[Saved data entries]
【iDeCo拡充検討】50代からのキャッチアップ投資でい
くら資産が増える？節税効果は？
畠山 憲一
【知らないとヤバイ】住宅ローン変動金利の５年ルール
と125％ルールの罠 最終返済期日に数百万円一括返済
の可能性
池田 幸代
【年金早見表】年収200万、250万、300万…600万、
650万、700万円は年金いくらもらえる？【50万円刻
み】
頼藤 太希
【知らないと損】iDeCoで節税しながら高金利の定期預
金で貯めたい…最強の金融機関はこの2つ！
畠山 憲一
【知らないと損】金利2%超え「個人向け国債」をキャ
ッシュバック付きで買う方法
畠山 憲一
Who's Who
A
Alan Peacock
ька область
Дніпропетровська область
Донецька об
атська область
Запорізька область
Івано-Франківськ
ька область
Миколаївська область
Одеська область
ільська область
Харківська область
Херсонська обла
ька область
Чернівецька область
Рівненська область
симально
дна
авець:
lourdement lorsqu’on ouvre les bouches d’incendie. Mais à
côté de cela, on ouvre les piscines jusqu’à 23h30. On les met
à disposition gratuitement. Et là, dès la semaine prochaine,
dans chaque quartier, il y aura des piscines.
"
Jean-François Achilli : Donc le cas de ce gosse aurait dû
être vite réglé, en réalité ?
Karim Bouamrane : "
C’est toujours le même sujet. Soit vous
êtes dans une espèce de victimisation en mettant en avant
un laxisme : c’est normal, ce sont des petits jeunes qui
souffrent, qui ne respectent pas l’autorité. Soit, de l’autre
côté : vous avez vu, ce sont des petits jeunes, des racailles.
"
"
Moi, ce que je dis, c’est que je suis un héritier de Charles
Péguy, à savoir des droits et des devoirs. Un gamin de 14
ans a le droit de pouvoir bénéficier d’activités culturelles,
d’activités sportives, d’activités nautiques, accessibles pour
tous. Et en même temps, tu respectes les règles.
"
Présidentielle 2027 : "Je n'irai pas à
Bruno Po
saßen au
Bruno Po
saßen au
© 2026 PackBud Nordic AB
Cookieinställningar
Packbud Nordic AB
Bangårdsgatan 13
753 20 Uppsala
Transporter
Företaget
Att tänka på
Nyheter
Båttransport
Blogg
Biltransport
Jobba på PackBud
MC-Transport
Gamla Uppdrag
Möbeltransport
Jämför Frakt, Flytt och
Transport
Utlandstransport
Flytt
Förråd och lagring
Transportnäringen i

*Your objective*
Every record above is to be copied exactly.

*Task output*
【iDeCo拡充検討】50代からのキャッチアップ投資でい
くら資産が増える？節税効果は？
畠山 憲一
【知らないとヤバイ】住宅ローン変動金利の５年ルール
と125％ルールの罠 最終返済期日に数百万円一括返済
の可能性
池田 幸代
【年金早見表】年収200万、250万、300万…600万、
650万、700万円は年金いくらもらえる？【50万円刻
み】
頼藤 太希
【知らないと損】iDeCoで節税しながら高金利の定期預
金で貯めたい…最強の金融機関はこの2つ！
畠山 憲一
【知らないと損】金利2%超え「個人向け国債」をキャ
ッシュバック付きで買う方法
畠山 憲一
Who's Who
A
Alan Peacock
ька область
Дніпропетровська область
Донецька об
атська область
Запорізька область
Івано-Франківськ
ька область
Миколаївська область
Одеська область
ільська область
Харківська область
Херсонська обла
ька область
Чернівецька область
Рівненська область
симально
дна
авець:
lourdement lorsqu’on ouvre les bouches d’incendie. Mais à
côté de cela, on ouvre les piscines jusqu’à 23h30. On les met
à disposition gratuitement. Et là, dès la semaine prochaine,
dans chaque quartier, il y aura des piscines.
"
Jean-François Achilli : Donc le cas de ce gosse aurait dû
être vite réglé, en réalité ?
Karim Bouamrane : "
C’est toujours le même sujet. Soit vous
êtes dans une espèce de victimisation en mettant en avant
un laxisme : c’est normal, ce sont des petits jeunes qui
souffrent, qui ne respectent pas l’autorité. Soit, de l’autre
côté : vous avez vu, ce sont des petits jeunes, des racailles.
"
"
Moi, ce que je dis, c’est que je suis un héritier de Charles
Péguy, à savoir des droits et des devoirs. Un gamin de 14
ans a le droit de pouvoir bénéficier d’activités culturelles,
d’activités sportives, d’activités nautiques, accessibles pour
tous. Et en même temps, tu respectes les règles.
"
Présidentielle 2027 : "Je n'irai pas à
Bruno Po
saßen au
Bruno Po
saßen au
© 2026 PackBud Nordic AB
Cookieinställningar
Packbud Nordic AB
Bangårdsgatan 13
753 20 Uppsala
Transporter
Företaget
Att tänka på
Nyheter
Båttransport
Blogg
Biltransport
Jobba på PackBud
MC-Transport
Gamla Uppdrag
Möbeltransport
Jämför Frakt, Flytt och
Transport
Utlandstransport
Flytt
Förråd och lagring
Transportnäringen i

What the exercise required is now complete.